Esse é típico caso em que se aplica o brocardo popularíssimo no Brasil do “me engane que eu gosto”. Sim, leitores: não vim aqui para “passar o pano” para nossos concidadãos. Se, do ponto, de vista jurídico, estas 150 mil pessoas são cidadãs-fantasma de jure, são também – aí por sua própria responsabilidade – cidadãos-fantasma de facto. Pressupondo que a esmagadora maioria está interessada somente no passaporte – e que o caminho para o passaporte estará liberado após a finalização da instância nos Consulados –, tais criaturas se esquecem da cidadania ao colocarem as mãos no desejado libreto rosso. Olvidam totalmente dos direitos e deveres oriundos de seu novo status. Acompanhar, diante dos Comuni, a finalização eficaz da prática – ou seja, a realização das transcrições e a inscrição no AIRE, é, sem dúvidas, dever do cidadão. E não só: atualizar o anágrafe e o estado civil são medidas essenciais para o exercício de direitos e para que se evite uma nova interrupção histórica da regularidade das linhas de descendência diante do Estado italiano. Não devemos, por óbvio, repetir a história dos nossos antepassados neste ponto: até porque não temos as mesmas justificativas. Requerer o Codice Fiscale, criar uma caixa de e-mail PEC, adquirir o SPID e uma assinatura digital (mesmo que, no momento, não obrigatórios), fazer questão de estar inscrito no AIRE e de ter o estado civil e um endereço atualizado junto ao Comune e à repartição consular competente demonstram francamente o interesse de o cidadão integrar-se, de facto, à comunidade jurídico-política italiana. Do contrário, na prática seremos vistos sempre e somente como viajantes e imigrantes qualificados. Nada mais.
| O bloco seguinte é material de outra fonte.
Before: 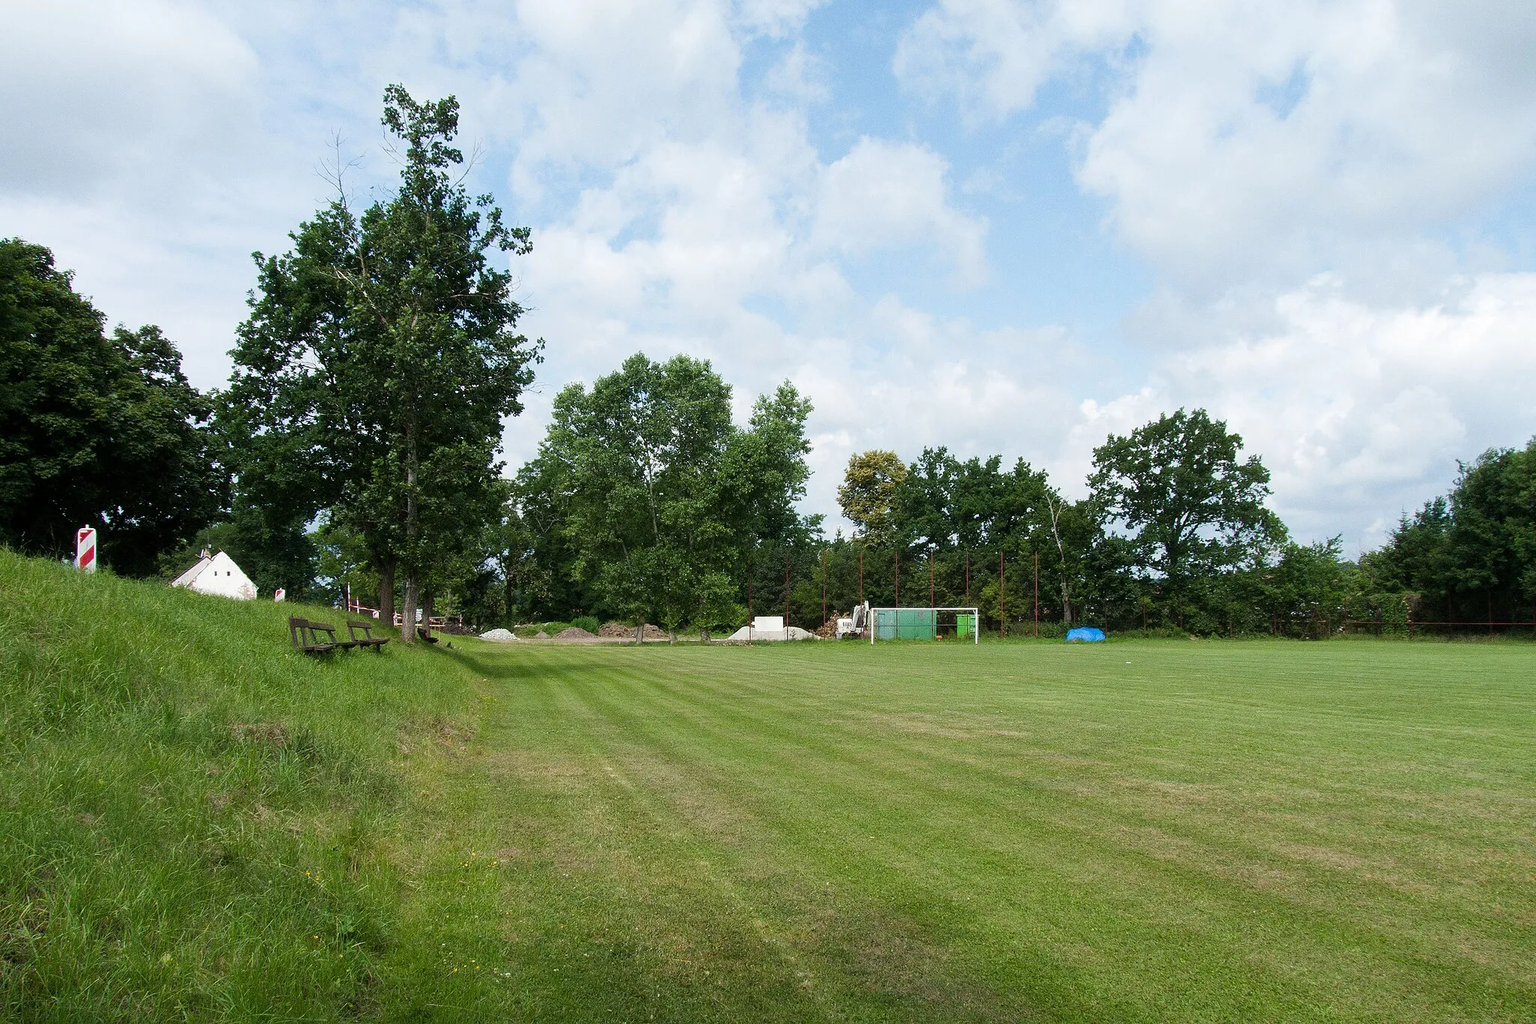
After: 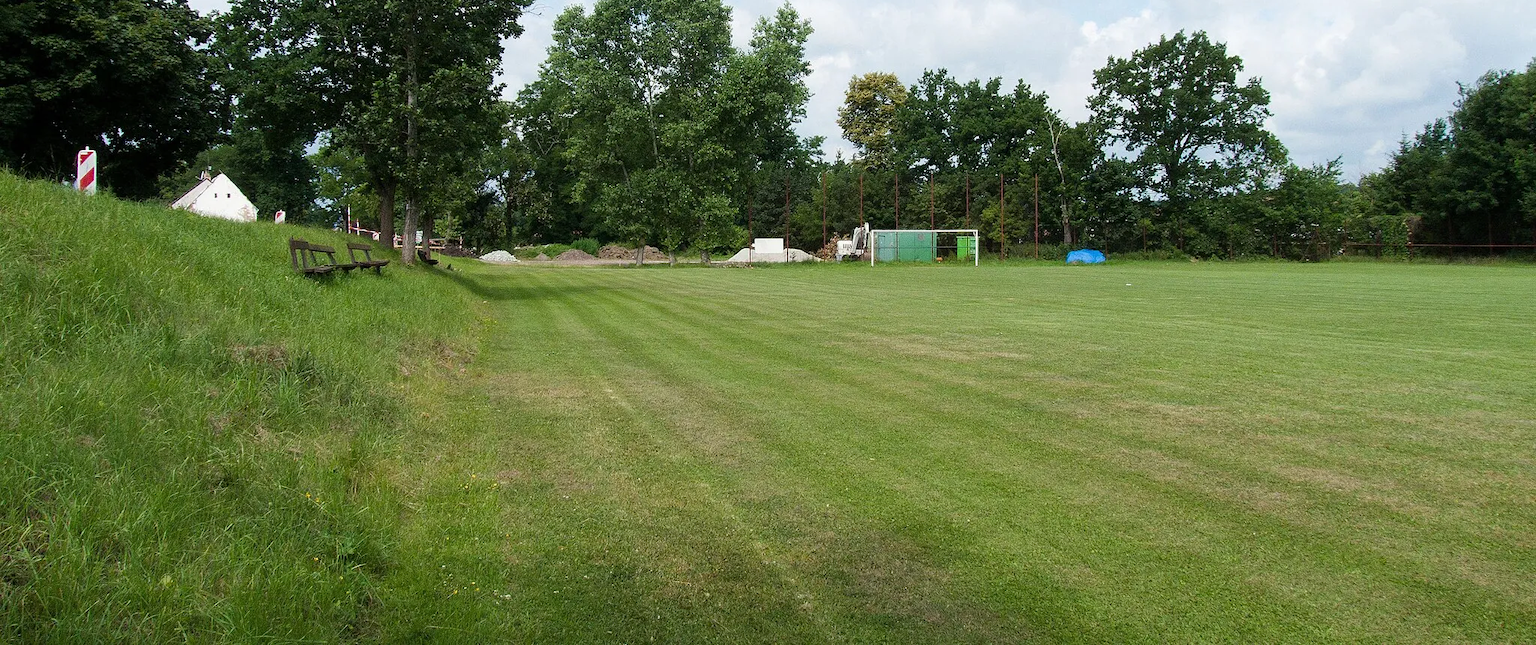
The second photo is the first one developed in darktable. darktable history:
crop and rotate: top 36.976%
Em um cenário em que as demandas superam em muito a capacidade de prestação de serviços, é ingênuo esperar que o Estado dimensione adequadamente, sem a devida cobrança dos cidadãos, seu atendimento. Se a maioria dos cidadãos está preocupada com o passaporte, assim será: facilita-se o trâmite até o passaporte (mesmo assim, na medida do possível) e o resto que se exploda. Direitos não batem à porta – e isso em nenhum lugar do planeta Terra. É imperiosa a formação de uma consciência cidadã junto à comunidade ítalo-brasileira: e não adianta espernear como crianças birrentas ao ouvir isto. Em jogo, está o mais importante dos direitos. Não dá para brincar mais.
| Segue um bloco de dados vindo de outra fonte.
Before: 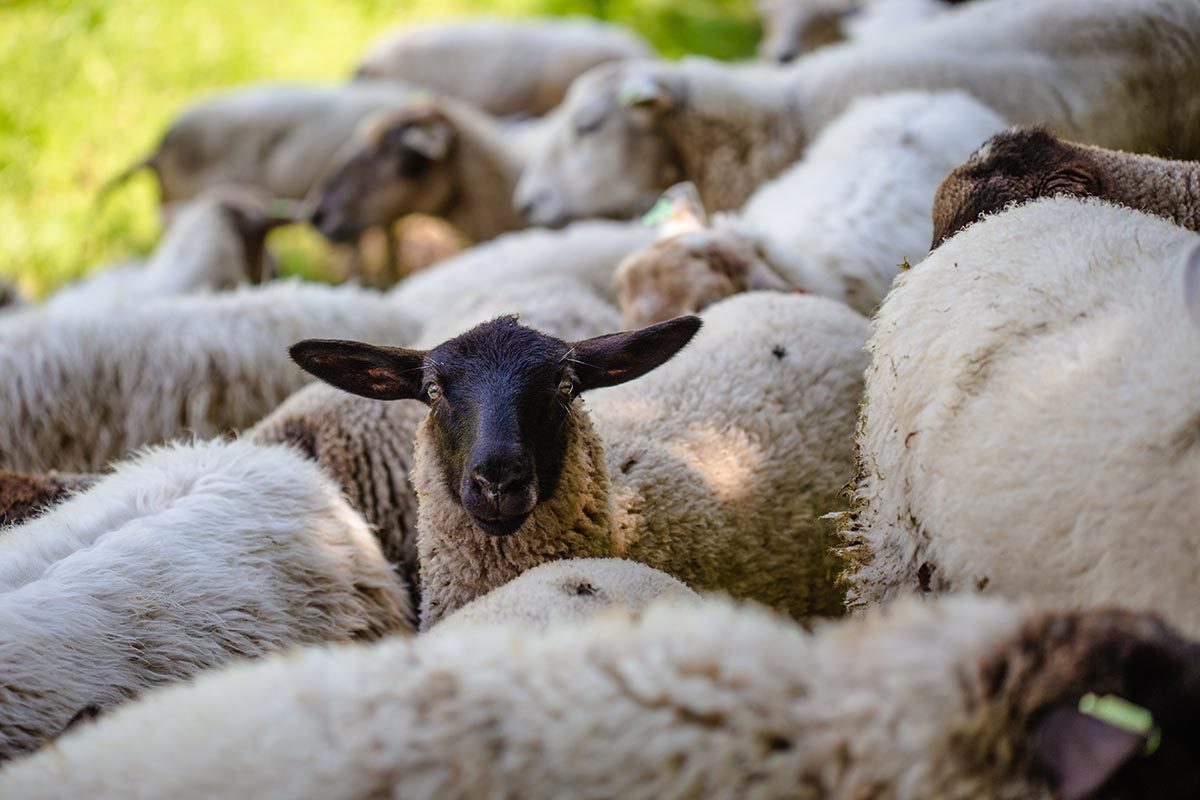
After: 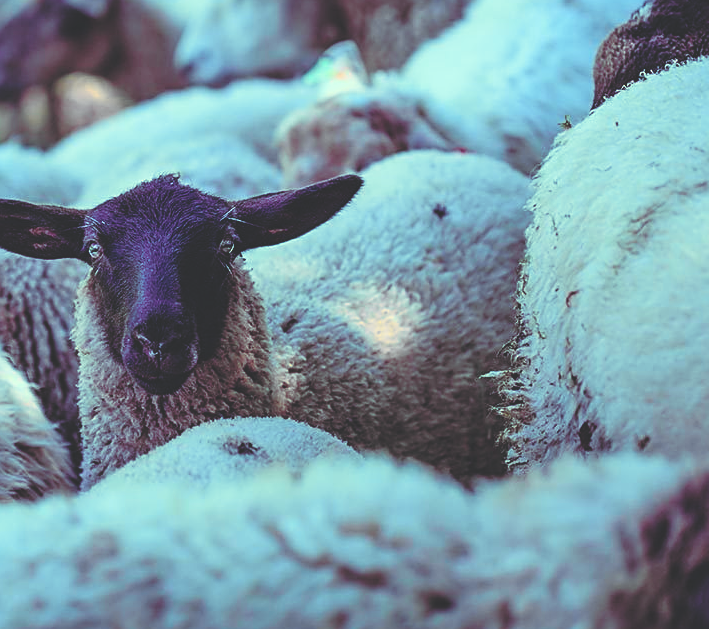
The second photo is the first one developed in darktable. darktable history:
tone curve: curves: ch0 [(0, 0.012) (0.144, 0.137) (0.326, 0.386) (0.489, 0.573) (0.656, 0.763) (0.849, 0.902) (1, 0.974)]; ch1 [(0, 0) (0.366, 0.367) (0.475, 0.453) (0.494, 0.493) (0.504, 0.497) (0.544, 0.579) (0.562, 0.619) (0.622, 0.694) (1, 1)]; ch2 [(0, 0) (0.333, 0.346) (0.375, 0.375) (0.424, 0.43) (0.476, 0.492) (0.502, 0.503) (0.533, 0.541) (0.572, 0.615) (0.605, 0.656) (0.641, 0.709) (1, 1)], color space Lab, independent channels, preserve colors none
rgb curve: curves: ch0 [(0, 0.186) (0.314, 0.284) (0.576, 0.466) (0.805, 0.691) (0.936, 0.886)]; ch1 [(0, 0.186) (0.314, 0.284) (0.581, 0.534) (0.771, 0.746) (0.936, 0.958)]; ch2 [(0, 0.216) (0.275, 0.39) (1, 1)], mode RGB, independent channels, compensate middle gray true, preserve colors none
sharpen: on, module defaults
crop and rotate: left 28.256%, top 17.734%, right 12.656%, bottom 3.573%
Para reverter a cidadania fantasma de jure será preciso, em primeiro lugar, eliminar a cidadania fantasma de facto. E, para tanto, é preciso que os cidadãos passem a se importar verdadeiramente com muito mais que ostentarem seus passaportes nas redes sociais. É preciso cobrar providências, empoderar-se.

Em suma: é preciso passar a exercer, efetivamente, a cidadania.